一类随机泛函微分方程带随机步长的EM逼近的渐近稳定

Almost Sure Asymptotic Stability of the Euler-Maruyama Method With Random Variable Stepsizes for Stochastic Functional Differential Equations

研究了一类带有限延迟的随机泛函微分方程的Euler-Maruyama(EM)逼近,给出了该方程的带随机步长的EM算法,得到了随机步长的两个特点:首先,有限个步长求和是停时;其次,可列无限多个步长求和是发散的.最终,由离散形式的非负半鞅收敛定理,得到了在系数满足局部Lipschitz条件和单调条件下,带随机步长的EM数值解几乎处处收敛到0.该文拓展了2017年毛学荣关于无延迟的随机微分方程带随机步长EM数值解的结果.
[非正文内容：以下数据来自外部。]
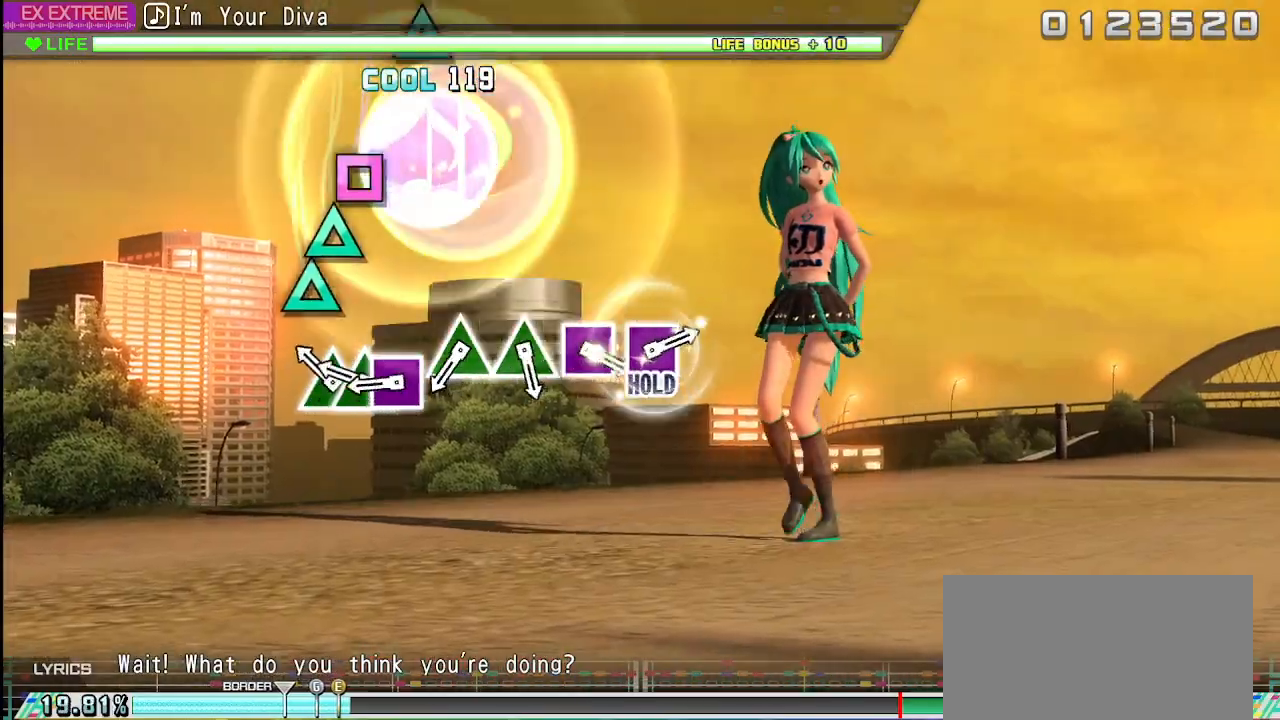
{"buttons": ["TRIANGLE"], "left_stick": "center", "right_stick": "center", "events": [[267, "TRIANGLE", "down"], [333, "TRIANGLE", "up"], [450, "TRIANGLE", "down"]]}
The Euler-Maruyama( EM) approximation to a class of stochastic functional differential equations was studied. First,a numerical approximation with the EMmethod with random variable stepsizes was defined,then tw o characteristics of the random variable stepsizes were got: the summation of finite stepsizes is a stopping time and the summation of countably infinite stepsizes diverges. Finally,with the theory of non-negative semi-martingale convergence in discrete time,it was proved that the numerical approximation converges to zero almost surely if the coefficients satisfy the local Lipschitz condition and the monotonic condition. The results generalize the corresponding results of MAO Xuerong in a previous literature,where the EMapproximation to a class of stochastic differential equations was studied and the numerical solution was proved to converge to zero almost surely.